Sandwiched between two of Rio’s most touristy and priciest neighborhoods, Pavao-Pavaozinho is also near the site of FIFA’s Fan Fest, an outdoor screening area on Copacabana beach that will allow non-ticket holders to follow the World Cup matches.
While he called the incident “sad,” Valcke suggested the media had exaggerated Tuesday’s violence. He compared the coverage to news reports about riots a few years ago in the poor suburbs of Paris that made the situation there seem like a war.
“There is not a single country where there are not problems on the day to day,” Valcke said, adding that if people are worried about violence during the Brazil World Cup, they should also be worried about possible problems in Russia, which is hosting the 2018 tournament.
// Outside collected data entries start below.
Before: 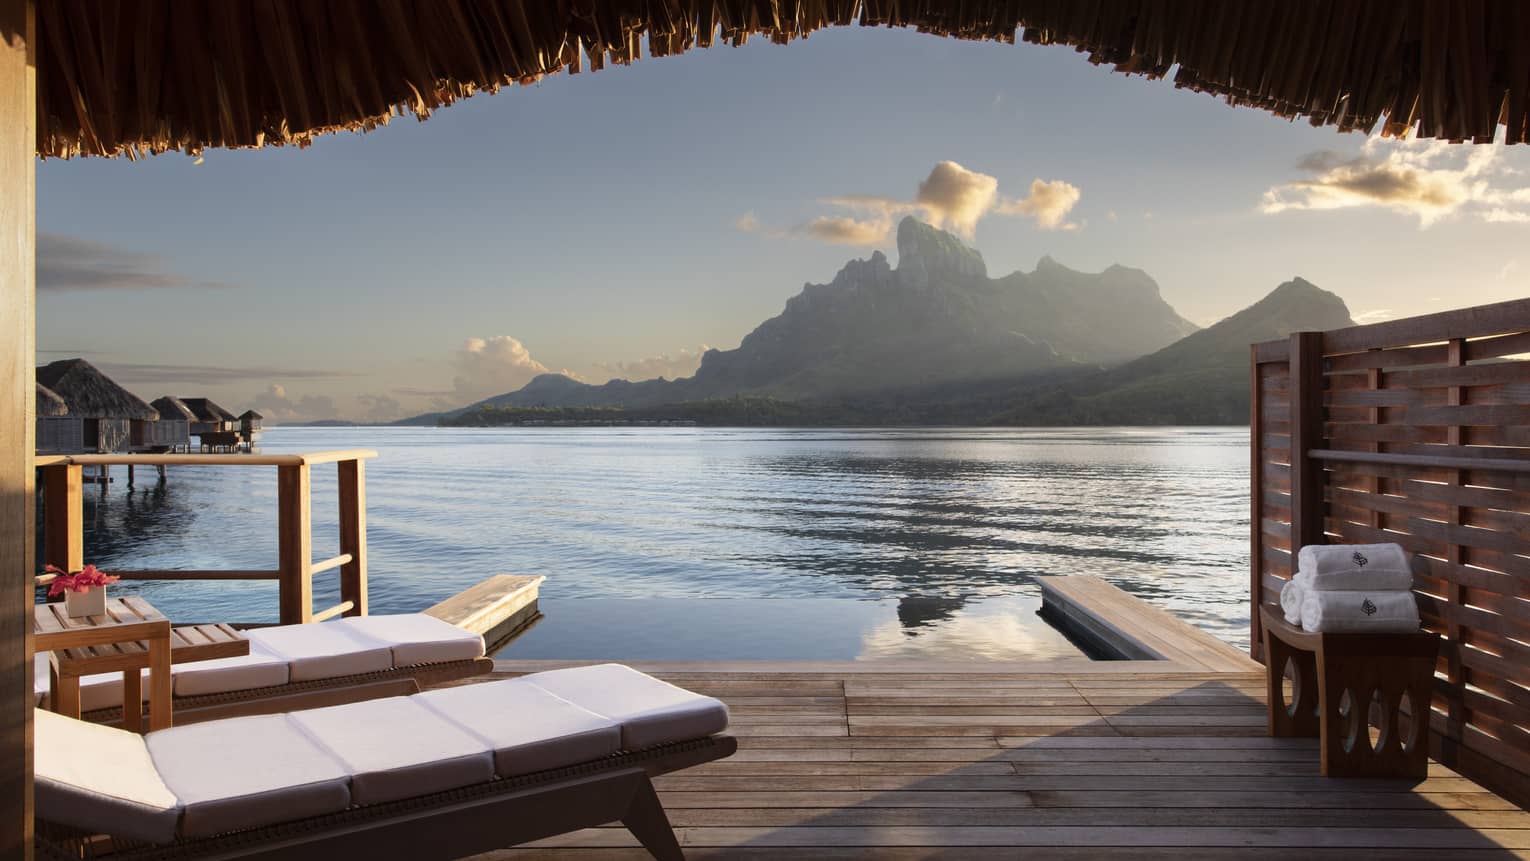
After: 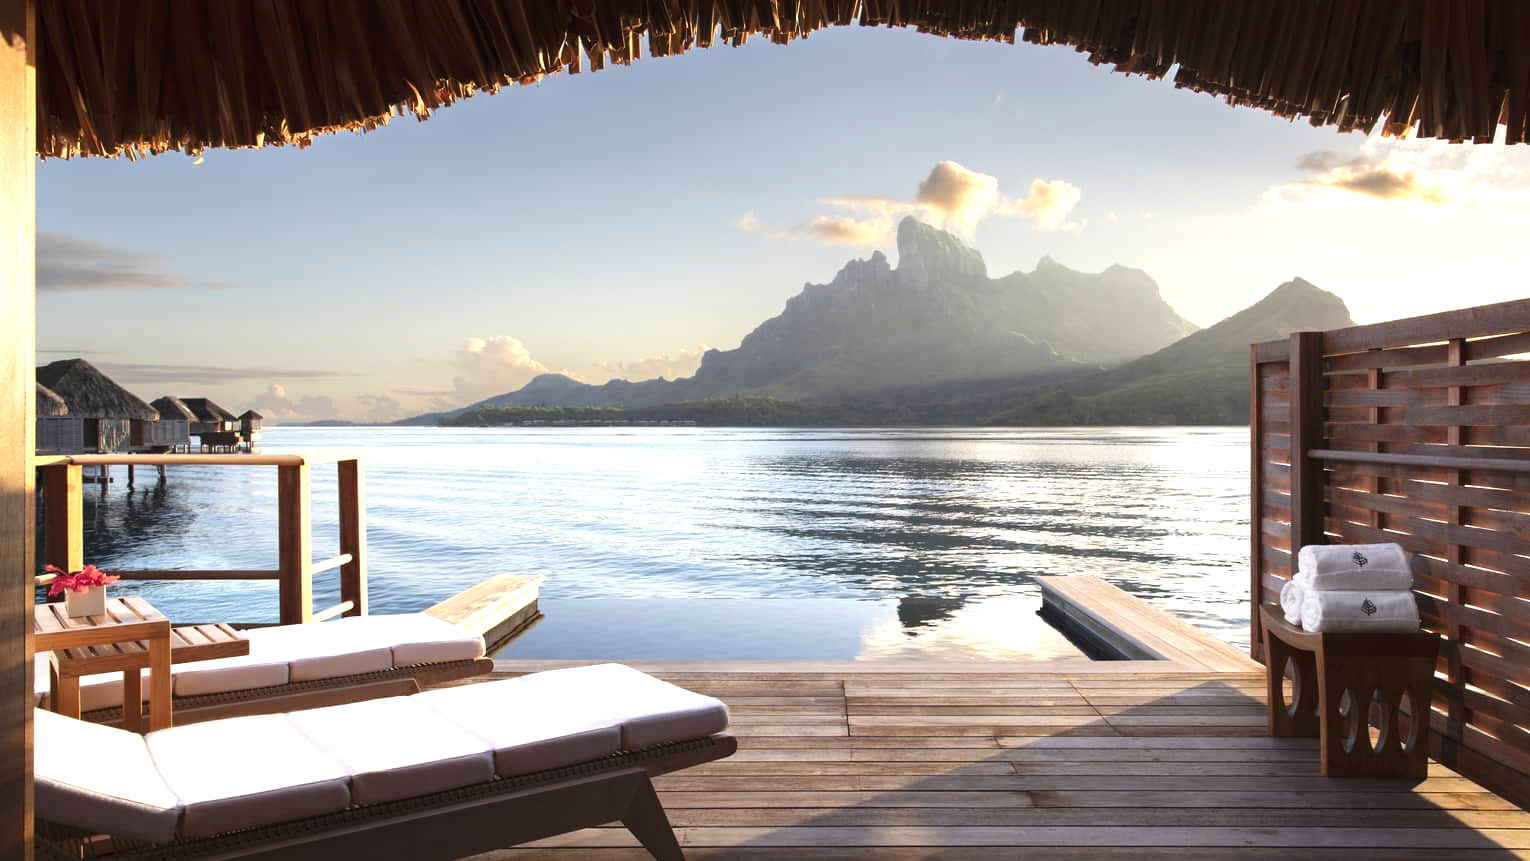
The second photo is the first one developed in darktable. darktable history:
tone curve: curves: ch0 [(0, 0) (0.003, 0.014) (0.011, 0.019) (0.025, 0.029) (0.044, 0.047) (0.069, 0.071) (0.1, 0.101) (0.136, 0.131) (0.177, 0.166) (0.224, 0.212) (0.277, 0.263) (0.335, 0.32) (0.399, 0.387) (0.468, 0.459) (0.543, 0.541) (0.623, 0.626) (0.709, 0.717) (0.801, 0.813) (0.898, 0.909) (1, 1)], preserve colors none
exposure: black level correction 0, exposure 0.898 EV, compensate exposure bias true, compensate highlight preservation false
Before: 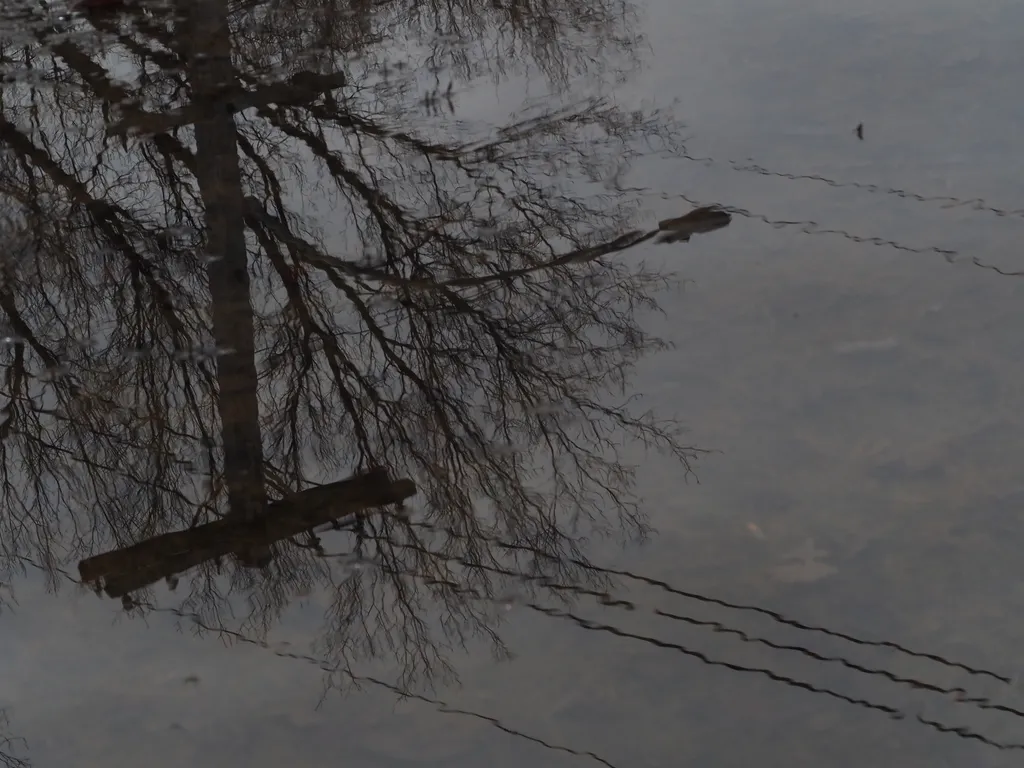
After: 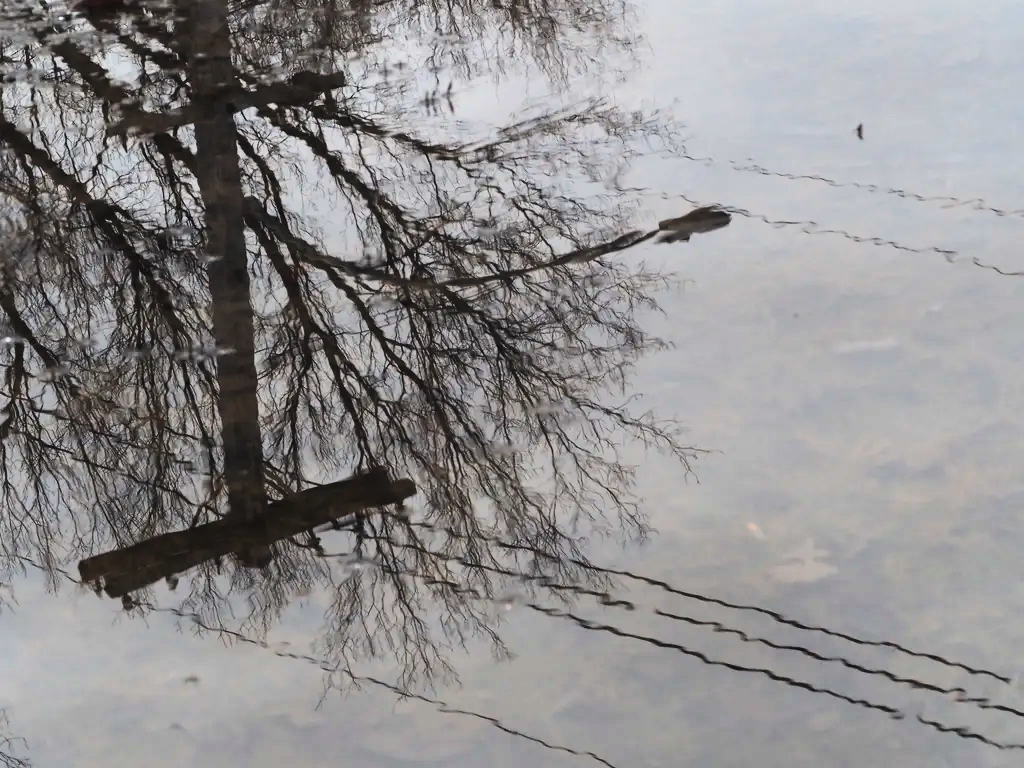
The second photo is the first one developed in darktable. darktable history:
base curve: curves: ch0 [(0, 0.003) (0.001, 0.002) (0.006, 0.004) (0.02, 0.022) (0.048, 0.086) (0.094, 0.234) (0.162, 0.431) (0.258, 0.629) (0.385, 0.8) (0.548, 0.918) (0.751, 0.988) (1, 1)]
exposure: black level correction -0.002, exposure 0.531 EV, compensate exposure bias true, compensate highlight preservation false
Violence flared during a World Cup warm-up tournament in Brazil last year, after the largest public protests in a generation broke out at the start of the tournament. In the six host cities, protests took place during most of the matches, with police firing stun grenades and clouds of tear gas as some of the demonstrators hurled Molotov cocktails. The clouds of tear gas were so thick outside the final at Rio’s Maracana stadium that players complained it affected them on the pitch.
Brazil has more cities on the list of the world’s 50 most dangerous metropolises than any other, with 16 entries, according to the Mexico-based Citizen Council for Public Safety and Criminal Justice. Mexico comes in second place, with 9 cities on the 2014 list, which was released in January.